Supreme Court ends term with two key tax decisions
We spend the vast majority of our time unraveling the complexities of payroll law. But sometimes it’s good to step out and stretch our intellectual muscles by delving into other areas of tax law.
Let’s take a break from the never-ending saga of tax reform to consider what the Supreme Court did last week.
Quill is dead, long live Wayfair
Unless a retailer has a physical presence in your state, you don’t pay sales taxes when you buy something over the internet or through a catalog. (Are there catalog sales anymore?) You’re supposed to pay state use taxes, but, let’s face it, no one does and states don’t really have any mechanism to enforce their use-tax rules. This physical presence test grew out of a 1992 Supreme Court case—Quill Corp. v. North Dakota.
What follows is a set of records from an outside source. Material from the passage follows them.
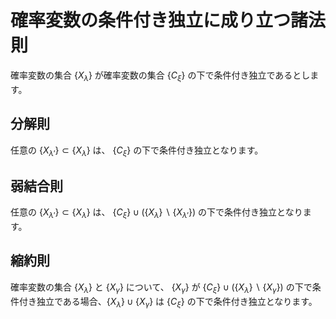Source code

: # 確率変数の条件付き独立に成り立つ諸法則
確率変数の集合 $\lbrace X_{\lambda} \rbrace$ が確率変数の集合 $\lbrace C_{\xi} \rbrace$ の下で条件付き独立であるとします。

## 分解則
任意の $\lbrace X_{\lambda '} \rbrace \subset \lbrace X_{\lambda} \rbrace$ は、 $\lbrace C_{\xi} \rbrace$ の下で条件付き独立となります。

## 弱結合則
任意の $\lbrace X_{\lambda '} \rbrace \subset \lbrace X_{\lambda} \rbrace$ は、 $\lbrace C_{\xi} \rbrace \cup (\lbrace X_{\lambda} \rbrace \backslash \lbrace X_{\lambda '} \rbrace)$ の下で条件付き独立となります。

## 縮約則
確率変数の集合 $\lbrace X_{\lambda} \rbrace$ と $\lbrace X_{\gamma} \rbrace$ について、 $\lbrace X_{\gamma} \rbrace$ が $\lbrace C_{\xi} \rbrace \cup (\lbrace X_{\lambda} \rbrace \backslash \lbrace X_{\gamma} \rbrace)$ の下で条件付き独立である場合、$\lbrace X_{\lambda} \rbrace \cup \lbrace X_{\gamma} \rbrace$ は $\lbrace C_{\xi} \rbrace$ の下で条件付き独立となります。
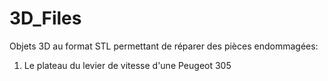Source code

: # 3D_Files
Objets 3D au format STL permettant de réparer des pièces endommagées:
1. Le plateau du levier de vitesse d'une Peugeot 305
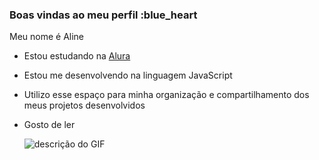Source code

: ### Boas vindas ao meu perfil :blue_heart

Meu nome é Aline

- Estou estudando na [Alura](https://www.alura.com.br)
- Estou me desenvolvendo na linguagem JavaScript
- Utilizo esse espaço para minha organização e compartilhamento dos meus projetos desenvolvidos
- Gosto de ler

  ![descrição do GIF](https://media1.tenor.com/m/KdDelqKcDwgAAAAd/dog-smile-shyboos.gif)

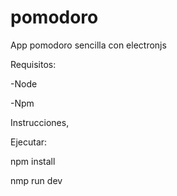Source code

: # pomodoro
App pomodoro sencilla con electronjs

Requisitos:

-Node 

-Npm

Instrucciones, 

Ejecutar:

npm install

nmp run dev 
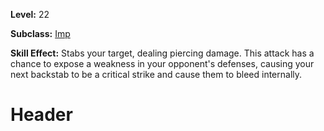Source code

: <!-- TITLE: Skill: Knife Dig-->
<!-- SUBTITLE:  -->

**Level:** 22

**Subclass:** [Imp](imp)

**Skill Effect:** Stabs your target, dealing piercing damage.  This attack has a chance to expose a weakness in your opponent's defenses, causing your next backstab to be a critical strike and cause them to bleed internally.

# Header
Last week, however, the Supreme Court issued its opinion in South Dakota v. Wayfair, Inc. (No. 17-949). It tosses Quill’s physical presence test out the window.
The court said Quill had become unwieldy in the age of internet sales. States and brick-and-mortar retailers were losing millions of dollars in taxes and revenue, respectively, because internet retailers didn’t have to add sales tax to their customers’ orders.
Under Wayfair, states may require out-of-state retailers to collect sales tax on items sold in their states, regardless of whether those retailers are physically present in that state. There are some unanswered questions, like whether is there a de minimis threshold below which a state cannot mandate sales tax collection, but, thankfully, those questions aren’t for us.
So aside from you (and the company) maybe having to pay sales taxes on your online purchases, does this case affect your liability to withhold income taxes from wages paid to employees who work interstate? The good news is not really.
States generally set their income tax and withholding rules separately from their sales tax rules, although you must still be physically present in a state before that state can require you to withhold its taxes. You can be physically present in a state through the actions of your employees, even if you don’t have an office in that state. For example, Connecticut allows out-of-state employees to work there for up to 15 days a year before out-of-state employers become liable to withhold Connecticut income taxes.
Other states require withholding from the first day an employee sets foot in it. But you can see the problem with this right away—again, there’s no real mechanism for a state to enforce its income tax and withholding rules, especially if an employee is in a state for a short period of time, say, to attend a conference.
Stock isn’t money
Private railroads seem to exist in their own little tax universe. For example, there’s FICA, which every employee and employer pay, and then there’s the railroad retirement tax, which operates much like FICA, with the same tax rates and wage bases. Who pays it is pretty self-explanatory.
Unlike FICA, however, this tax reaches only cash remuneration. So the question for the justices in Wisconsin Central Limited v. U.S. (No. 17-530) was whether cash remuneration includes stock. It ruled it does not, even though stock can easily be covered into cash.
So the good news is that payroll dodged a bullet this Supreme Court term. The bad news is that we may not be so lucky next term.